**EXERCISE DETAILS:** Please reproduce every line from the start of the rows through the line that contains "Billionaire Ransom 2016 * * 1/2 Stars", with both ends included.

(SUPPLIED MATERIAL begins)

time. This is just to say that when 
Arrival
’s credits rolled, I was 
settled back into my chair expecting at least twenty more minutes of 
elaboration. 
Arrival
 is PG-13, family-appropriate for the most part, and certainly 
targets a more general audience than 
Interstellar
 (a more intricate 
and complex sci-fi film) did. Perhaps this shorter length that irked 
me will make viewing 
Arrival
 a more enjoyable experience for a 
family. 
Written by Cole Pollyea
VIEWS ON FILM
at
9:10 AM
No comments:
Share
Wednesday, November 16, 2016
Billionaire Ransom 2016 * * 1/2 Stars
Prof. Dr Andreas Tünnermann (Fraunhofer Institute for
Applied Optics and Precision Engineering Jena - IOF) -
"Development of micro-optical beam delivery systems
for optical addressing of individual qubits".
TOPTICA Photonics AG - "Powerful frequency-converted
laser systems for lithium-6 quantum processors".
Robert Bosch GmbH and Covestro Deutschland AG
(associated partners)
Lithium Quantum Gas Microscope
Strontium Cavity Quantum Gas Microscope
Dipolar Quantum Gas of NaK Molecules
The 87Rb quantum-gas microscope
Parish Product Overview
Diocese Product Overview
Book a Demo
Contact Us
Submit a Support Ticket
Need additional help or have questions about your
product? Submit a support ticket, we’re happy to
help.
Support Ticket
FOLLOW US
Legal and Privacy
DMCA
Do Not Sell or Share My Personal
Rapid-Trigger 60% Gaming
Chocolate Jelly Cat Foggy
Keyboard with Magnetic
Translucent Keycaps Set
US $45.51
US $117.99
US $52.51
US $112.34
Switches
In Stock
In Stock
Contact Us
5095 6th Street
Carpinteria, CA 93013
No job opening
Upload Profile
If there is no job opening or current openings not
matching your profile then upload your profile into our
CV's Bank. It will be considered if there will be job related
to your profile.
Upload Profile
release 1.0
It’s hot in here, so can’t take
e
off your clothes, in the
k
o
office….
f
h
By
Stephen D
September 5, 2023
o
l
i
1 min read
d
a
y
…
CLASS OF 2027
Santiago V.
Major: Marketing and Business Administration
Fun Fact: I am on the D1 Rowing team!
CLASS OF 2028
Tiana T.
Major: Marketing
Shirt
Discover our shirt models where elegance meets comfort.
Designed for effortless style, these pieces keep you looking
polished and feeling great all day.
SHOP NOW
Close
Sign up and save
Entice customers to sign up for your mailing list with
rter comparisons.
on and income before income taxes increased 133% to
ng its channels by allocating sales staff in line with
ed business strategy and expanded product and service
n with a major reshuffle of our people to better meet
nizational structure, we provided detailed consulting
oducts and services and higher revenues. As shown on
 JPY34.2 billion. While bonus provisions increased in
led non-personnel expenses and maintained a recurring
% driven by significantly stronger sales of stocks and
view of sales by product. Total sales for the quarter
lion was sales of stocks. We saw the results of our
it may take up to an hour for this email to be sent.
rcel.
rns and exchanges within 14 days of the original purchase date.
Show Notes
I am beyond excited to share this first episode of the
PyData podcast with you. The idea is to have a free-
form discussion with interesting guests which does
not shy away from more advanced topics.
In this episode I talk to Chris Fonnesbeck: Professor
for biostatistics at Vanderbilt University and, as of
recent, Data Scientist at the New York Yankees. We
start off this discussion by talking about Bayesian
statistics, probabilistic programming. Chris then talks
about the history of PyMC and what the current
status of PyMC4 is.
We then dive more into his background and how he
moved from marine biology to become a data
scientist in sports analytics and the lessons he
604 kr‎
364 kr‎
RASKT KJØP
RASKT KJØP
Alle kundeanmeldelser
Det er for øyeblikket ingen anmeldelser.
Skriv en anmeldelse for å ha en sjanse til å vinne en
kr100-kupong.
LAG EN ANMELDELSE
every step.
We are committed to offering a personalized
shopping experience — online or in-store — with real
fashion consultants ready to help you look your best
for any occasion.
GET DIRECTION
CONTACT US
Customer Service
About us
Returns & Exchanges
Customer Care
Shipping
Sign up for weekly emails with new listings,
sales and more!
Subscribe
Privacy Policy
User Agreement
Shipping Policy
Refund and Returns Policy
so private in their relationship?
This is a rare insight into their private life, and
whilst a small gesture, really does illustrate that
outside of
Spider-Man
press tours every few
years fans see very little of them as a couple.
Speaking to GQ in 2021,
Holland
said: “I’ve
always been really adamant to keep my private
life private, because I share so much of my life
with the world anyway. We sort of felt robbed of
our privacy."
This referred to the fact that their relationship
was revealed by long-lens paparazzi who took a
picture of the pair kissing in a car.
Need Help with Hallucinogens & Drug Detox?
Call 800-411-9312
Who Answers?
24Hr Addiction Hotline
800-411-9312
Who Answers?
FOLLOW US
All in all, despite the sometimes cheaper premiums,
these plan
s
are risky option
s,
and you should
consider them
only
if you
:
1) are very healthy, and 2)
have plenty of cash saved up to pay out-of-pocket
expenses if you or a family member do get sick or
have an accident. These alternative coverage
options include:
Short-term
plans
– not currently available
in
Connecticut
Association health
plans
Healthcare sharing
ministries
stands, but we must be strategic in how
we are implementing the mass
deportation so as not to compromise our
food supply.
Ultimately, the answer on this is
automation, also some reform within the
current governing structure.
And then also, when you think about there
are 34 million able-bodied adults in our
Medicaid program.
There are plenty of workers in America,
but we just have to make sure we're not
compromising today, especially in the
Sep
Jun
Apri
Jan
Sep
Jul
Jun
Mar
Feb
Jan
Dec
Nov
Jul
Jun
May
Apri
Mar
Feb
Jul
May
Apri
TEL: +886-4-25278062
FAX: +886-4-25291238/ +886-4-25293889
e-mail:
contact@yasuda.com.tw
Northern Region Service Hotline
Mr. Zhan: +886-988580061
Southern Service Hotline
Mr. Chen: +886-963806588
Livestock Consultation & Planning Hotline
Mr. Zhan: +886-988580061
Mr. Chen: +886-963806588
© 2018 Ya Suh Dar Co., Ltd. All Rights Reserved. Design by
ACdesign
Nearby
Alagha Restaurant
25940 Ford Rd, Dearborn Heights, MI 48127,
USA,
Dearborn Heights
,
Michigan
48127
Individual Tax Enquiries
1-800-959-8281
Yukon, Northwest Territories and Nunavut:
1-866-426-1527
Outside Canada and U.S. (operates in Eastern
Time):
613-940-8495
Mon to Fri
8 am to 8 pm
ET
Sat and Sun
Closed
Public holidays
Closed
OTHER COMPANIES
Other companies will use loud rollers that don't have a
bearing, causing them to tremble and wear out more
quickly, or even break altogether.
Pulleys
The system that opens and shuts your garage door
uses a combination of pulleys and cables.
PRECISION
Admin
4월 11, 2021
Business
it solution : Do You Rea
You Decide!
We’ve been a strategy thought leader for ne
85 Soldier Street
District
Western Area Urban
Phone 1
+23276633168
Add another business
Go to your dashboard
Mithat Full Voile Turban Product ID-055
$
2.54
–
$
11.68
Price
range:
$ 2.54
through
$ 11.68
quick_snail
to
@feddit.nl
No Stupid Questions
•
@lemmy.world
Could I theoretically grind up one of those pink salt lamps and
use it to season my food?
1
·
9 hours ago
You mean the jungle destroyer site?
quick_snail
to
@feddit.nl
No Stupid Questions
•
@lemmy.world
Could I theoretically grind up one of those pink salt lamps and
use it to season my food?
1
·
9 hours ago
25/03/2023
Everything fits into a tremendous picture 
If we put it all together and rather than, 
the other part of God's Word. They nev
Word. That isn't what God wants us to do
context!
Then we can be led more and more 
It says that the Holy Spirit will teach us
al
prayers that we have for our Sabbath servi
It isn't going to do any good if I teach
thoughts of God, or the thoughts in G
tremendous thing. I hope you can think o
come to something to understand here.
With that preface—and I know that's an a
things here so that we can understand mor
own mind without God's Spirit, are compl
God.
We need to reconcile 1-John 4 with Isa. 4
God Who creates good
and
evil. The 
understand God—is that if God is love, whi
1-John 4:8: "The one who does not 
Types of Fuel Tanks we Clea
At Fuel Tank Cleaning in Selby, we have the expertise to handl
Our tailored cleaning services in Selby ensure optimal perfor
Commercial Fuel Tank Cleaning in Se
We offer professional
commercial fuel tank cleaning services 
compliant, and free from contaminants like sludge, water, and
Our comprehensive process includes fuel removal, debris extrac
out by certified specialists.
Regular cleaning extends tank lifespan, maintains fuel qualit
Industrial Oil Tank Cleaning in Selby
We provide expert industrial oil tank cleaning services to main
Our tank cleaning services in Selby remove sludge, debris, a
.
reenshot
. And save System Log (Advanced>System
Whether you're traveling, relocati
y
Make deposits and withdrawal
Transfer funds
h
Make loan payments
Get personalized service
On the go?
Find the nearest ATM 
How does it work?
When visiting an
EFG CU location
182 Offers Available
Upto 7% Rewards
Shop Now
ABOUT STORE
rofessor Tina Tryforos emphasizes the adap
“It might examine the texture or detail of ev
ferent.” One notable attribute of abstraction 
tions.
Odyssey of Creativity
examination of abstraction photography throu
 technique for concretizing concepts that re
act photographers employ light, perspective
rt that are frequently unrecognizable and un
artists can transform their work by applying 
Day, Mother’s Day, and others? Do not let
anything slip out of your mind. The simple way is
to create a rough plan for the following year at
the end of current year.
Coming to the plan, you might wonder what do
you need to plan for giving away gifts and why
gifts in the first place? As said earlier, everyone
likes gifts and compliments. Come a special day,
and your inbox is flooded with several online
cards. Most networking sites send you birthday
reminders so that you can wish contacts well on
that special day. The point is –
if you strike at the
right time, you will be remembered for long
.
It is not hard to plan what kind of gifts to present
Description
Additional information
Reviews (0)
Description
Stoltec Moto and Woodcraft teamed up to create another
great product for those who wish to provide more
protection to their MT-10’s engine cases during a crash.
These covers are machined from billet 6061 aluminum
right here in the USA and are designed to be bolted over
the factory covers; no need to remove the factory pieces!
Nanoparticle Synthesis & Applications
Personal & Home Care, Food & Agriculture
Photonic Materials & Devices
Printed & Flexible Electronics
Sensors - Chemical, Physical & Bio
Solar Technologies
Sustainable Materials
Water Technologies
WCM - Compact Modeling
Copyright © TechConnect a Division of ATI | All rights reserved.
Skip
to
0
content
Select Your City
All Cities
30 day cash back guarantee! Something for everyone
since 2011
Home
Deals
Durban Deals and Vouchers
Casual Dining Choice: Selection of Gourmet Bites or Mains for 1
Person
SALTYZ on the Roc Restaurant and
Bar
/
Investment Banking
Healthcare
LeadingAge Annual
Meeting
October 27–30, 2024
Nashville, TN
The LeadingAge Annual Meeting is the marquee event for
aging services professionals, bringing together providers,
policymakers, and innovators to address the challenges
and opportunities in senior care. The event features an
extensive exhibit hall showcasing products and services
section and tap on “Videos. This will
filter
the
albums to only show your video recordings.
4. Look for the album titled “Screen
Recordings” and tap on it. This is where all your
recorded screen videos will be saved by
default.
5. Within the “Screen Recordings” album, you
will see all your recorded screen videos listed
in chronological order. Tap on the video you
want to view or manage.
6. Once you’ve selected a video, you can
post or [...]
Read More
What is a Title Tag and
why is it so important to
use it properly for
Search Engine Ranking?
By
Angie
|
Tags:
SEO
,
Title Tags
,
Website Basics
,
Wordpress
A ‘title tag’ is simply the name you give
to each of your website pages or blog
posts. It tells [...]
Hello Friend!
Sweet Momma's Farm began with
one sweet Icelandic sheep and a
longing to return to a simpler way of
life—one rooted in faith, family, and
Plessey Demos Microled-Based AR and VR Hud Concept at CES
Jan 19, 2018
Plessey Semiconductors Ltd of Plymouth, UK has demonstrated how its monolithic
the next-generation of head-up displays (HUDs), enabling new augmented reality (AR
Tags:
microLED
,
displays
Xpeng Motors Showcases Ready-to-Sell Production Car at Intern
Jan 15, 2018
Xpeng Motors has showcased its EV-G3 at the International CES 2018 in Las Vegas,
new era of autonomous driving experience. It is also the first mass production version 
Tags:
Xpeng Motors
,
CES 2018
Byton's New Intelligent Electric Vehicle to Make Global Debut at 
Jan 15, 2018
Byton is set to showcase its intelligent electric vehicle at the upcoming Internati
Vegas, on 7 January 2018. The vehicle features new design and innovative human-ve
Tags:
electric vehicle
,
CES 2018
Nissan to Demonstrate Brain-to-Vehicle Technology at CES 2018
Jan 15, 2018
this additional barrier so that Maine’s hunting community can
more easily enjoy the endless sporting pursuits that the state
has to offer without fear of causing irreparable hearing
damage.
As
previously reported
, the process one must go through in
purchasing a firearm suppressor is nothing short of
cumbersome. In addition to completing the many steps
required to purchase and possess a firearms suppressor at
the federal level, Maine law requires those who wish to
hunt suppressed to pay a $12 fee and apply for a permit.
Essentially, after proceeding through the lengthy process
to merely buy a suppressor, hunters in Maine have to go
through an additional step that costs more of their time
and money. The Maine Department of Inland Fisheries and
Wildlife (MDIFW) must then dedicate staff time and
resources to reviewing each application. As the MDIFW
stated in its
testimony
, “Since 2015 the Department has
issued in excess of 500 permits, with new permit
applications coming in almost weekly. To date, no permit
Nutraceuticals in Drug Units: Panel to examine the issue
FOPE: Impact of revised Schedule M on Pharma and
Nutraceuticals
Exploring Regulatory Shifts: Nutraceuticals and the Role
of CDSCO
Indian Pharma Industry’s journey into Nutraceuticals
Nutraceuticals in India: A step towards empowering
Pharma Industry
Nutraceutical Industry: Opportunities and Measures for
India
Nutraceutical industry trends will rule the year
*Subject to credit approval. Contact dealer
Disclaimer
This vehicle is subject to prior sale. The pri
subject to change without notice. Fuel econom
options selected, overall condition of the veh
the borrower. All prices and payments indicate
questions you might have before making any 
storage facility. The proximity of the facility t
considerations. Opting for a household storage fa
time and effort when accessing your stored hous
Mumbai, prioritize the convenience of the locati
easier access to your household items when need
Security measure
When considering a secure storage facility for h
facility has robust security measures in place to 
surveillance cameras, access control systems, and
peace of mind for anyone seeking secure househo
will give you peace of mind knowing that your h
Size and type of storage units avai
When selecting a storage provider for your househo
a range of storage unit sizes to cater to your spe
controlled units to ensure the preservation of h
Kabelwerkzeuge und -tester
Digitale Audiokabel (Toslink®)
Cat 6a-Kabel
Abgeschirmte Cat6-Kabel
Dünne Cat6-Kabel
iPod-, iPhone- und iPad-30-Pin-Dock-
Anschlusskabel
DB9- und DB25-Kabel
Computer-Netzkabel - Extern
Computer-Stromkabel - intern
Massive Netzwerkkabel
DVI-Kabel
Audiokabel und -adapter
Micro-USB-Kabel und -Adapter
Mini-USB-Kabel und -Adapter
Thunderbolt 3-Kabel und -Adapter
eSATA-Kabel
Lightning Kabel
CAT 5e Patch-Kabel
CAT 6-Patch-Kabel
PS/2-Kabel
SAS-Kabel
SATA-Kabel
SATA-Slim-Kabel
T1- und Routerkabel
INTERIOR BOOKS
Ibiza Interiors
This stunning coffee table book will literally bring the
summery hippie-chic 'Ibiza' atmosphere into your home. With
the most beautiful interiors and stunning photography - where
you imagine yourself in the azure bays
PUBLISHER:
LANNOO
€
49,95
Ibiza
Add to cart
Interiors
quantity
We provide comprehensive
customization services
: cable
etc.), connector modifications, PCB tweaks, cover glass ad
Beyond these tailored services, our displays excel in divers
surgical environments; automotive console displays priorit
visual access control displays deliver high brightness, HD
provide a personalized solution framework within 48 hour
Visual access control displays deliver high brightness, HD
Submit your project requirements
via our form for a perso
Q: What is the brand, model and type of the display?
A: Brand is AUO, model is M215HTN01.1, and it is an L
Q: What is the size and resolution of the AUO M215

(SUPPLIED MATERIAL ends)

**PROBLEM SOLUTION:**
time. This is just to say that when 
Arrival
’s credits rolled, I was 
settled back into my chair expecting at least twenty more minutes of 
elaboration. 
Arrival
 is PG-13, family-appropriate for the most part, and certainly 
targets a more general audience than 
Interstellar
 (a more intricate 
and complex sci-fi film) did. Perhaps this shorter length that irked 
me will make viewing 
Arrival
 a more enjoyable experience for a 
family. 
Written by Cole Pollyea
VIEWS ON FILM
at
9:10 AM
No comments:
Share
Wednesday, November 16, 2016
Billionaire Ransom 2016 * * 1/2 Stars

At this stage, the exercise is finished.